§ **WORK TASK**: Copy, word for word, each line of the data below from the first through the line containing "7: (346, 291)", and stop there.

§ **Records drawn from a dataset**:
.....
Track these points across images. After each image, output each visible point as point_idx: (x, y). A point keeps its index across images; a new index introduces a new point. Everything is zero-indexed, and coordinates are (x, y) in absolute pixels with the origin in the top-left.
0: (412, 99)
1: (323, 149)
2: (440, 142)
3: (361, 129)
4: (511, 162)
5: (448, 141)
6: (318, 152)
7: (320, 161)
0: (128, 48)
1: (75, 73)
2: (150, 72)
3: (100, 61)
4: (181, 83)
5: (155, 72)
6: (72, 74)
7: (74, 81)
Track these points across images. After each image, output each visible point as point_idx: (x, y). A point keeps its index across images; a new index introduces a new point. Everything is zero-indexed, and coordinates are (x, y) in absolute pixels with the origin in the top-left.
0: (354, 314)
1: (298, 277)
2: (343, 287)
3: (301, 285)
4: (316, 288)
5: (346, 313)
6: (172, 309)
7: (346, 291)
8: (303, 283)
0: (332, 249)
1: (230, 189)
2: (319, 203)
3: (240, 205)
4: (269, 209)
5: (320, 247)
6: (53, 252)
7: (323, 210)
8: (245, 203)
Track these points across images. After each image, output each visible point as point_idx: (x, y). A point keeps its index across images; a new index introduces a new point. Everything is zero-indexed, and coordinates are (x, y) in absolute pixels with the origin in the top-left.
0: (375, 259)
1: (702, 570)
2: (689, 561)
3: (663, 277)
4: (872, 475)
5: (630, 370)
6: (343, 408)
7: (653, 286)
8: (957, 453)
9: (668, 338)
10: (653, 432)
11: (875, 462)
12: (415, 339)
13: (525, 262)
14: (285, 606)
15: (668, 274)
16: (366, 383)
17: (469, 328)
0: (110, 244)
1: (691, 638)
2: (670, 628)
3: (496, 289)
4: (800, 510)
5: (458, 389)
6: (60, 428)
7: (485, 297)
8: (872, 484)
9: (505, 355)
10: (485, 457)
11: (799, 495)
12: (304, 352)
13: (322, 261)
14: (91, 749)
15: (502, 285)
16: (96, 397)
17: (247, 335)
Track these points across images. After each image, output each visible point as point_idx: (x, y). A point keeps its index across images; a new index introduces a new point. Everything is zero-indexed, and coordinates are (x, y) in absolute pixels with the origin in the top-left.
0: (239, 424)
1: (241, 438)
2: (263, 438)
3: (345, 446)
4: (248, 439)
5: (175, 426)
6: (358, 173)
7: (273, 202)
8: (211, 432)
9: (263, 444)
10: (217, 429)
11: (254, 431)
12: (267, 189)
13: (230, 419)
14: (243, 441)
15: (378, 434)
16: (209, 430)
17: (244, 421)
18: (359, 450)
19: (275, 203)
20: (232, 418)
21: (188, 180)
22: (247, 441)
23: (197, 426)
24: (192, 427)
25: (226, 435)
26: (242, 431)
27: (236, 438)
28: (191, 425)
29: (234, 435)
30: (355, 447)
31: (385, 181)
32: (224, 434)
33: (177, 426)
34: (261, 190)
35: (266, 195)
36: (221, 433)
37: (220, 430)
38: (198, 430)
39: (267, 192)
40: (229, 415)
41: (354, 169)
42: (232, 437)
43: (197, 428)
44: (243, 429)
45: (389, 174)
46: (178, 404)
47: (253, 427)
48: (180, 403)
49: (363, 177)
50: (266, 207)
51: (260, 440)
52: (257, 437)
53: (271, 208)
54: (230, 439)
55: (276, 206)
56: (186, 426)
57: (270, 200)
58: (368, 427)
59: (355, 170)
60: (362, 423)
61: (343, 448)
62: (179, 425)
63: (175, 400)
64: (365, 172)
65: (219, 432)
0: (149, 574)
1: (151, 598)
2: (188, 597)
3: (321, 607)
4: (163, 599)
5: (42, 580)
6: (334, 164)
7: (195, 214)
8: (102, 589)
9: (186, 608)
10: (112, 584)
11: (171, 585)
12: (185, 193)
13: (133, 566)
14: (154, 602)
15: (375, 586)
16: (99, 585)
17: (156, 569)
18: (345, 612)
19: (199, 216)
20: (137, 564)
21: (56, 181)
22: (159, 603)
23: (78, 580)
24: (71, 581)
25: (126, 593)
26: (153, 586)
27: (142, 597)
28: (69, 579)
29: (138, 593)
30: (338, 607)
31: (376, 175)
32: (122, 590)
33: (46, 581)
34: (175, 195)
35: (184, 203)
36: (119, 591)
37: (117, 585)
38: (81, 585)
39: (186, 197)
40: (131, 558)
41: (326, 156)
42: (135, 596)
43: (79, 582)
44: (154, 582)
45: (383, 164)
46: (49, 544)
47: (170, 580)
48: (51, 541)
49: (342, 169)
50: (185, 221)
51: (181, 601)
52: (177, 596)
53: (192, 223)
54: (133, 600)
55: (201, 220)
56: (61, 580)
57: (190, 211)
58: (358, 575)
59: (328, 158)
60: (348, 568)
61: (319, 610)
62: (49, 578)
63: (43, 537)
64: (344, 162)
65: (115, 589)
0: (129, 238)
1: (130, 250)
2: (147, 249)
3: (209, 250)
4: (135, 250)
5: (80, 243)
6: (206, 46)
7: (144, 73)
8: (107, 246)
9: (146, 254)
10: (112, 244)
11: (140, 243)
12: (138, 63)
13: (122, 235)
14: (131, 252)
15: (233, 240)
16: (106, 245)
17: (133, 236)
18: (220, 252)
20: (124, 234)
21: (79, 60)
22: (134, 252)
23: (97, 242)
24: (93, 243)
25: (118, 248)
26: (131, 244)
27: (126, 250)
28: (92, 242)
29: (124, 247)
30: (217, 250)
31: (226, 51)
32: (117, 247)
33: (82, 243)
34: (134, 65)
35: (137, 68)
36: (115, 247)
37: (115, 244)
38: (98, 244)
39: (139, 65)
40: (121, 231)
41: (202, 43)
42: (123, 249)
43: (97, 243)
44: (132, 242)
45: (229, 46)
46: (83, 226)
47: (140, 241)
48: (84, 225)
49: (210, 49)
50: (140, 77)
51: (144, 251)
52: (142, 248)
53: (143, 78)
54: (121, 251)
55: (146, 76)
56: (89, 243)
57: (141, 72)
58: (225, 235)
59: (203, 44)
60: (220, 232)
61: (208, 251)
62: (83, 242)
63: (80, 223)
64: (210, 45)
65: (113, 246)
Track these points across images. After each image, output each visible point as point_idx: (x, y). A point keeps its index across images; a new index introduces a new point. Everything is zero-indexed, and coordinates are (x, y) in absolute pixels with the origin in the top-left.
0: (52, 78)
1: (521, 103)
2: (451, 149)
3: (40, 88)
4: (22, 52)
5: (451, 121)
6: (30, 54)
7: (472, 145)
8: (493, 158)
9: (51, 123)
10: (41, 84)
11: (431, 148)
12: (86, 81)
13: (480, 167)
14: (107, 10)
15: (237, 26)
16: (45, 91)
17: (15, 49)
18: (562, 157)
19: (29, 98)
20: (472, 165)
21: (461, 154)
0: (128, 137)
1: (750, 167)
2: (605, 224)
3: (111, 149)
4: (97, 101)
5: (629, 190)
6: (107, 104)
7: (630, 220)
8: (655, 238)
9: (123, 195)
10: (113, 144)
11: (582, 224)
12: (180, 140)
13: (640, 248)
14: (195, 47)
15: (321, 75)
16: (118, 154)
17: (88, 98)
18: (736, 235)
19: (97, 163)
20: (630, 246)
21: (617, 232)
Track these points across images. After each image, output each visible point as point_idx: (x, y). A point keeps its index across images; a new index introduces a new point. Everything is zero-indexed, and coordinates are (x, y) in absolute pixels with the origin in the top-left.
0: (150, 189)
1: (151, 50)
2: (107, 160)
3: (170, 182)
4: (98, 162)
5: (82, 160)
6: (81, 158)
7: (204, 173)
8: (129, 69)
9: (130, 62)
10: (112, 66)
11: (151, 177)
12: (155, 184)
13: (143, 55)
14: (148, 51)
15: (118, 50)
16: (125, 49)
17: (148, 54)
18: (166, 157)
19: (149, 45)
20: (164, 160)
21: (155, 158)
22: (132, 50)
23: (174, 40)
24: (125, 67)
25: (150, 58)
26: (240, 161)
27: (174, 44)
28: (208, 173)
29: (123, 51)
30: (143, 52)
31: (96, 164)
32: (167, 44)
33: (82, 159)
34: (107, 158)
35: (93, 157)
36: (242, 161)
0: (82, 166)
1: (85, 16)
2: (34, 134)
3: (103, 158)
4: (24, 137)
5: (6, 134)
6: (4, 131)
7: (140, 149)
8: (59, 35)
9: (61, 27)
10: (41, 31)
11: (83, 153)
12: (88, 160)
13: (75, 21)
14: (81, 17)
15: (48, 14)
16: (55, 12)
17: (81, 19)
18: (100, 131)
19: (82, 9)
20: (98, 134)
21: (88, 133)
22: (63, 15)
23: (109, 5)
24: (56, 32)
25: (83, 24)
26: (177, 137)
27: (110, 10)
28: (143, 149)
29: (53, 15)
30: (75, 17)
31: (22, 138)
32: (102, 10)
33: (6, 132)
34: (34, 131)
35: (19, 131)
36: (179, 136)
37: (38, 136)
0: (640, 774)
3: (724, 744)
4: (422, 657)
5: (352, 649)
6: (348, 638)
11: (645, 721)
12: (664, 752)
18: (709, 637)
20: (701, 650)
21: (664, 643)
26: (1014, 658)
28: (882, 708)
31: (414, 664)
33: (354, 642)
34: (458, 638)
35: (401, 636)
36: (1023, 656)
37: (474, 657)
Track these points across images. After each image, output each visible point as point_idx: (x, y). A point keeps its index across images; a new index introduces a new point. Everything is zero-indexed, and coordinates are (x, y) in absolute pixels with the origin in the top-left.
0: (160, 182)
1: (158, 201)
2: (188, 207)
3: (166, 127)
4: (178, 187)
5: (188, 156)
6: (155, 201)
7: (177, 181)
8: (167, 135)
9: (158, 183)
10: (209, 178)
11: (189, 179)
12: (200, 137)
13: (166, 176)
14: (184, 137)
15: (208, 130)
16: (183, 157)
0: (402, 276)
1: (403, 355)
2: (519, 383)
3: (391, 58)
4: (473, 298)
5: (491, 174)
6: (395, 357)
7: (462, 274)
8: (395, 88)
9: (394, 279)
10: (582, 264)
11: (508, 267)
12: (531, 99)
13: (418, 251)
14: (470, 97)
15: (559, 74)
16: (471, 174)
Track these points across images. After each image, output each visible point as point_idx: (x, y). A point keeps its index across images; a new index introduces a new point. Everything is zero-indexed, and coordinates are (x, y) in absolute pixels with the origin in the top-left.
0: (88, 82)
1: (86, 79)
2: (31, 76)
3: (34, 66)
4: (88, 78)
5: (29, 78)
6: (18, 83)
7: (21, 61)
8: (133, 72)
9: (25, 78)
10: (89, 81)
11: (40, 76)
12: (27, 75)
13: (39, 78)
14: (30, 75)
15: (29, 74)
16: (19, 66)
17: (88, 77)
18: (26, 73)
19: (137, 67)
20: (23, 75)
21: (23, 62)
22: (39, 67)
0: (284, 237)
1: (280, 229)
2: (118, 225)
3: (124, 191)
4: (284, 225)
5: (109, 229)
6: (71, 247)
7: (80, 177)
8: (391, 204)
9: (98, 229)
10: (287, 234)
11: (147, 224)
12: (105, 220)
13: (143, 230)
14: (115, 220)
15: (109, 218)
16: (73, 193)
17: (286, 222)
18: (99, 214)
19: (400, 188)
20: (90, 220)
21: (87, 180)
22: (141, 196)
.....
§ **RESULT BELOW**:
Track these points across images. After each image, output each visible point as point_idx: (x, y). A point keeps its index across images; a new index introduces a new point. Everything is zero-indexed, and coordinates are (x, y) in absolute pixels with the origin in the top-left.
0: (412, 99)
1: (323, 149)
2: (440, 142)
3: (361, 129)
4: (511, 162)
5: (448, 141)
6: (318, 152)
7: (320, 161)
0: (128, 48)
1: (75, 73)
2: (150, 72)
3: (100, 61)
4: (181, 83)
5: (155, 72)
6: (72, 74)
7: (74, 81)
Track these points across images. After each image, output each visible point as point_idx: (x, y). A point keeps its index across images; a new index introduces a new point. Everything is zero-indexed, and coordinates are (x, y) in absolute pixels with the origin in the top-left.
0: (354, 314)
1: (298, 277)
2: (343, 287)
3: (301, 285)
4: (316, 288)
5: (346, 313)
6: (172, 309)
7: (346, 291)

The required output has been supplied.